### TASK TO COMPLETE
Your task is to transcribe the data exactly while omitting each picture.
THE DATA Block Start
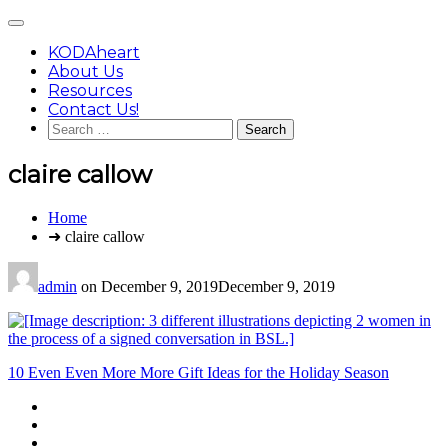
Skip
Main
to
Menu
content
KODAheart
About Us
Resources
Contact Us!
Search
for:
claire callow
You
Home
are
➜ claire callow
here:
admin
on
December 9, 2019
December 9, 2019
Post
10 Even Even More More Gift Ideas for the Holiday Season
navigation
Footer
facebook
instagram
Content
twitter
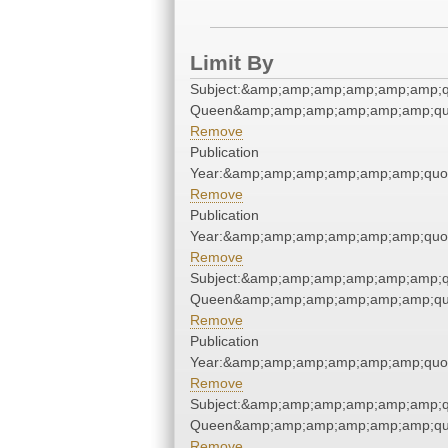
Limit By
Subject:&amp;amp;amp;amp;amp;amp;
Queen&amp;amp;amp;amp;amp;amp;qu
Remove
Publication
Year:&amp;amp;amp;amp;amp;amp;quo
Remove
Publication
Year:&amp;amp;amp;amp;amp;amp;quo
Remove
Subject:&amp;amp;amp;amp;amp;amp;
Queen&amp;amp;amp;amp;amp;amp;qu
Remove
Publication
Year:&amp;amp;amp;amp;amp;amp;quo
Remove
Subject:&amp;amp;amp;amp;amp;amp;
Queen&amp;amp;amp;amp;amp;amp;qu
Remove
THE DATA Block End
### SOLUTION
Skip
Main
to
Menu
content
KODAheart
About Us
Resources
Contact Us!
Search
for:
claire callow
You
Home
are
➜ claire callow
here:
admin
on
December 9, 2019
December 9, 2019
Post
10 Even Even More More Gift Ideas for the Holiday Season
navigation
Footer
facebook
instagram
Content
twitter
Limit By
Subject:&amp;amp;amp;amp;amp;amp;
Queen&amp;amp;amp;amp;amp;amp;qu
Remove
Publication
Year:&amp;amp;amp;amp;amp;amp;quo
Remove
Publication
Year:&amp;amp;amp;amp;amp;amp;quo
Remove
Subject:&amp;amp;amp;amp;amp;amp;
Queen&amp;amp;amp;amp;amp;amp;qu
Remove
Publication
Year:&amp;amp;amp;amp;amp;amp;quo
Remove
Subject:&amp;amp;amp;amp;amp;amp;
Queen&amp;amp;amp;amp;amp;amp;qu
Remove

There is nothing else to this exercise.